La operativa para el posicionamiento y lastrado del visor se extenderá durante toda la jornada y requerirá de la máxima coordinación ya que se trata de una maniobra nunca antes realizada, que exige, en palabras de los responsables de la operación “una ejecución extremadamente cautelosa y una precisión milimétrica”.
En estos momentos, el visor submarino, que dispone de flotadores laterales para facilitar su traslado, está siendo remolcado por los remolcadores “Rada”, “Rada Primero” y “Perín” en colaboración con los prácticos y la empresa de buceo Northcom Diving.
Una vez complete su singladura hacia Bouzas, el visor será posicionado y lastrado gradualmente con agua de mar en sus tanques interiores. Se trata de un proceso lento y paulatino para asegurar que se alcanza la ubicación precisa, ya que el margen de error para su posicionamiento final es de muy pocos centímetros.

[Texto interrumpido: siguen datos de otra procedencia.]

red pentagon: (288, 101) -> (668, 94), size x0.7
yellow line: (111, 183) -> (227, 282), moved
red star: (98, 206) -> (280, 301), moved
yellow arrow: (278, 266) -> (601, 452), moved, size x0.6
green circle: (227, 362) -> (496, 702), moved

La operativa de traslado del visor es inédita. Si se detectase algún movimiento no deseado durante la fase de lastrado, se procedería a deslastrarlo de nuevo para volver a reflotar y corregir la posición.
Se estima que la operación completa de asentamiento del visor lleve varios días. Una vez lastrado y posicionado, quedará asentado sobre el lecho marino y se fijará con cabos a puntos de amarre, quedando asegurado ante condiciones climáticas adversas.
Tras varios días, y una vez intercambiada el agua de lastre de los tanques interiores por hormigón, el visor quedará asentado definitivamente. Esta operación es sumamente delicada y se llevará a cabo con la mayor seguridad y precisión posible.
El observatorio submarino que se integra en el galardonado proyecto «Peiraos do Solpor», constituye una realización singular que no tiene precedentes en España y muy pocos en el mundo. El proyecto busca no solo un nuevo punto de atracción turística, sino también la mejora de la integración medioambiental y social, dando continuidad a la senda azul y a la estrategia de Puerto Verde.